New data published in the Journal of the American College of Cardiology suggest that relatively healthy women with severe depression are at increased risk of cardiac events, including sudden cardiac death (SCD) and fatal coronary heart disease (CHD). Researchers found that much of the relationship between depressive symptoms and cardiac events was mediated by cardiovascular disease risk factors, such as high blood pressure, high cholesterol and smoking.
The researchers prospectively studied 63,469 women from the Nurses Health Study who had no evidence of prior heart disease or stroke during follow-up between 1992 and 2004. Self-reported symptoms of depression and use of antidepressant medication were used as measures of depression. To best identify those with clinical depression, researchers specifically examined women with the most severe symptoms defined by a validated 5-point mental health index score of less than 53 or regular antidepressant use.
The study found that women with more severe depressive symptoms or those who reported taking antidepressants were at higher risk for SCD and fatal CHD. In particular, women with clinical depression were more than twice as likely to experience sudden cardiac death. Surprisingly, this risk was associated more strongly with antidepressant use than with depressive symptoms.
"It's important for women with depression to be aware of the possible association between depression and heart disease, and work with their health care providers to manage their risk for coronary heart disease," says William Whang, M.D., M.S., Division of Cardiology, Columbia University Medical Center, and lead investigator of the study. "A significant part of the heightened risk for cardiac events seems to be explained by the fact that coronary heart disease risk factors such as high blood pressure, diabetes, elevated cholesterol, and smoking were more common among women with more severe depressive symptoms."
"These data indicate the link between depression and serious heart rhythm problems may be more complex than previously thought," says Sanjiv M. Narayan, M.D., F.A.C.C., University of California, San Diego, who co-authored the accompanying editorial with colleague, Murray Stein, M.D. "It raises the question of whether this association may have something to do with the antidepressant drugs used to treat depression."

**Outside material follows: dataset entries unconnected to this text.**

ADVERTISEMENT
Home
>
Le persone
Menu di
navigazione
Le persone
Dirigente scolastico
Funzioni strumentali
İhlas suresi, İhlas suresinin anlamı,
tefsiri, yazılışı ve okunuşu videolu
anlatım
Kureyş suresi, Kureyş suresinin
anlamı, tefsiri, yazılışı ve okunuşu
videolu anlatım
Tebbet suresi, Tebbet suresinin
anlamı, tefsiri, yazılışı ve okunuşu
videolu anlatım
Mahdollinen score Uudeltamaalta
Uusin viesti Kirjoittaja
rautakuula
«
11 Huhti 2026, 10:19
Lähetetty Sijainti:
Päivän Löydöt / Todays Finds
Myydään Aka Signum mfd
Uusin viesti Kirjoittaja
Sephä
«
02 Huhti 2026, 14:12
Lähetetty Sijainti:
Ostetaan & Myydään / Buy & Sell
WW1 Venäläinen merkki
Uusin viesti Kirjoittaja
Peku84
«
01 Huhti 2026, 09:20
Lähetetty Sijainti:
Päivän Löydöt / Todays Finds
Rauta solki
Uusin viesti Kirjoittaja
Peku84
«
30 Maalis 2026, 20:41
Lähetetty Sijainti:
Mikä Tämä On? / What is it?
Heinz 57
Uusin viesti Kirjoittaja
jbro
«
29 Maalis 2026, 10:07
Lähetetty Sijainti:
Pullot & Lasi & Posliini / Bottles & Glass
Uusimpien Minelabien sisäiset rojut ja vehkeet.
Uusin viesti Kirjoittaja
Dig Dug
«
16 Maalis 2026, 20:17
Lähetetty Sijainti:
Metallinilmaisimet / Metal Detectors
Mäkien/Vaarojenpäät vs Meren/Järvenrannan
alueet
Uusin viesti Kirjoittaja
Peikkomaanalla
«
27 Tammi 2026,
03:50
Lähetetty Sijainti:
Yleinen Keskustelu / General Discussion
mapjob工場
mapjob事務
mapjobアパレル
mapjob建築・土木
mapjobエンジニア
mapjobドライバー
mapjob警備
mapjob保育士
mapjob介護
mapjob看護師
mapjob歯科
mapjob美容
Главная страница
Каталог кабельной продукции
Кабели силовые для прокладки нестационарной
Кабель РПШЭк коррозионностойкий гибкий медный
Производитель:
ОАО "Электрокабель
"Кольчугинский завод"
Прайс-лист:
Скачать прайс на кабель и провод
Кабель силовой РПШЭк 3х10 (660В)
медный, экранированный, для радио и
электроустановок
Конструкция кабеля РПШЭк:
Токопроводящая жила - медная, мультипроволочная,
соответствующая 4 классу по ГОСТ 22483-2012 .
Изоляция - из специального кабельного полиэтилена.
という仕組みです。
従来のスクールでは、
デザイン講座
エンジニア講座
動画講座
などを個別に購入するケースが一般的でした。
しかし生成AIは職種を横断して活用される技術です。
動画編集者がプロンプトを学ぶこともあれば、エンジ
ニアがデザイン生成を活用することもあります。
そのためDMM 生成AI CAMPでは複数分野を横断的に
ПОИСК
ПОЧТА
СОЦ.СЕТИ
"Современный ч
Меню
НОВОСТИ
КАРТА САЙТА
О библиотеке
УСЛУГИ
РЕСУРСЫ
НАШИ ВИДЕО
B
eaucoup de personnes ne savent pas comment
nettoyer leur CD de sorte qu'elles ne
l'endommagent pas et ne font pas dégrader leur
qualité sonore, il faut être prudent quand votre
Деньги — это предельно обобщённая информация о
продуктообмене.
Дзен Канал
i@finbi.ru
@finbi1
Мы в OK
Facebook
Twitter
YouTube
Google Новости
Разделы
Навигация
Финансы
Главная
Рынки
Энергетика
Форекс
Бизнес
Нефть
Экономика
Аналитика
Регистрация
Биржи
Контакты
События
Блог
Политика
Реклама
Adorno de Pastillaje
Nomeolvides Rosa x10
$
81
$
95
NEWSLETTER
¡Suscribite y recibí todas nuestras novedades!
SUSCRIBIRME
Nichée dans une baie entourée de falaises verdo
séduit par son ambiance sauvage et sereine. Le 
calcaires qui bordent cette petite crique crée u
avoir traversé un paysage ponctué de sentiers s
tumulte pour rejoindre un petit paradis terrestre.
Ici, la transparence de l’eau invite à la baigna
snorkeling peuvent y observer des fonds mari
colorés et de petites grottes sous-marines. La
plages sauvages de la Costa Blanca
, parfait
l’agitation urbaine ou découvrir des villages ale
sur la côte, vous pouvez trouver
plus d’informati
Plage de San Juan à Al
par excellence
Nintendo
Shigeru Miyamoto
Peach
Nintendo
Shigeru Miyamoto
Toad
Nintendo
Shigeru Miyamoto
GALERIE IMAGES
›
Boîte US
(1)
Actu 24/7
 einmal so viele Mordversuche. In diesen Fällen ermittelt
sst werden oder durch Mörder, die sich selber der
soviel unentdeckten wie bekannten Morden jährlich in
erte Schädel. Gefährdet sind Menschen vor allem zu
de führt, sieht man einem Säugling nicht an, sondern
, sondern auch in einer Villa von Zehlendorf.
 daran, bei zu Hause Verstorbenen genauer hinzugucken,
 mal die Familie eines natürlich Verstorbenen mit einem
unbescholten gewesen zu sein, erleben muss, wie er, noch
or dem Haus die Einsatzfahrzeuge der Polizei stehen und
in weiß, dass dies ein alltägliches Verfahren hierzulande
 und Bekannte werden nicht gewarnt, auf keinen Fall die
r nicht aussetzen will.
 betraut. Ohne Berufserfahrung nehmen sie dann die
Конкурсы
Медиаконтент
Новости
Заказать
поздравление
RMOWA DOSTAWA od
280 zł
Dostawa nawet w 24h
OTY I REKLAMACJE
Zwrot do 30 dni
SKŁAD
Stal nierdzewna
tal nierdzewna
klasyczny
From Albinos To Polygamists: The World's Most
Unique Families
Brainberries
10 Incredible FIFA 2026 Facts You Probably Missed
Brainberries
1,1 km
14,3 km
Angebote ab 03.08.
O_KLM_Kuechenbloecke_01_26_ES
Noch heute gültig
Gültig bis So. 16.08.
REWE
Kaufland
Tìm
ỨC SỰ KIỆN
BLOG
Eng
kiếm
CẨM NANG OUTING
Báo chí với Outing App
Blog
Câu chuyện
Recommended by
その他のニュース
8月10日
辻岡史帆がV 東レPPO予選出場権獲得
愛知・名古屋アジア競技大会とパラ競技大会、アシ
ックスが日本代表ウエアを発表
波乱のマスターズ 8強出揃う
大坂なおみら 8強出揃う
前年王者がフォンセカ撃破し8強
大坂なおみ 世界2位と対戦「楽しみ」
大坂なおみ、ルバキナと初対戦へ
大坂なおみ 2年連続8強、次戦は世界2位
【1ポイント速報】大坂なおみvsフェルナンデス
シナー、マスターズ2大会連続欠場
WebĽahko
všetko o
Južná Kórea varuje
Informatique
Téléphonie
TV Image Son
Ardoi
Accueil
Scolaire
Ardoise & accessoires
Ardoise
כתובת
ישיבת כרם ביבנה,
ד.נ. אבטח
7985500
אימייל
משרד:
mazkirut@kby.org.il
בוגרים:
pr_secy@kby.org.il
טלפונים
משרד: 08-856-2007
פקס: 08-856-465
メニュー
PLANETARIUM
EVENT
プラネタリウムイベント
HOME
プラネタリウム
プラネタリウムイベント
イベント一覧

Both Drs. Whang and Narayan stress that although the relationship between antidepressant medicines and SCD merits further investigation to determine whether antidepressant medications directly increase the risk for heart rhythm disorders, at present the benefits of appropriately prescribed antidepressants outweigh the risk of sudden cardiac death. There was no relationship between antidepressant use and fatal CHD or nonfatal heart attack.
"We can't say antidepressant medications were the cause of higher risk of sudden cardiac death. It may well be that use of antidepressants is a marker for worse depression," adds Dr. Whang. "Our data raise more questions about the mechanisms by which depression is associated with arrhythmia and cardiac death."
Plausible explanations for the link between depression and SCD may include autonomic dysfunction, higher resting heart rates and reduced heart rate variability, according to Dr. Whang. Researchers also found an association with nonfatal MI, but this became borderline non-significant when adjusted for multiple other CHD risk factors.
Still, these study findings reinforce the need for patients with depression to be monitored closely for risk factors for coronary heart disease, since management of these risk factors can reduce the risk for mortality from coronary heart disease and sudden cardiac death.
Dr. Whang reports no conflict of interest.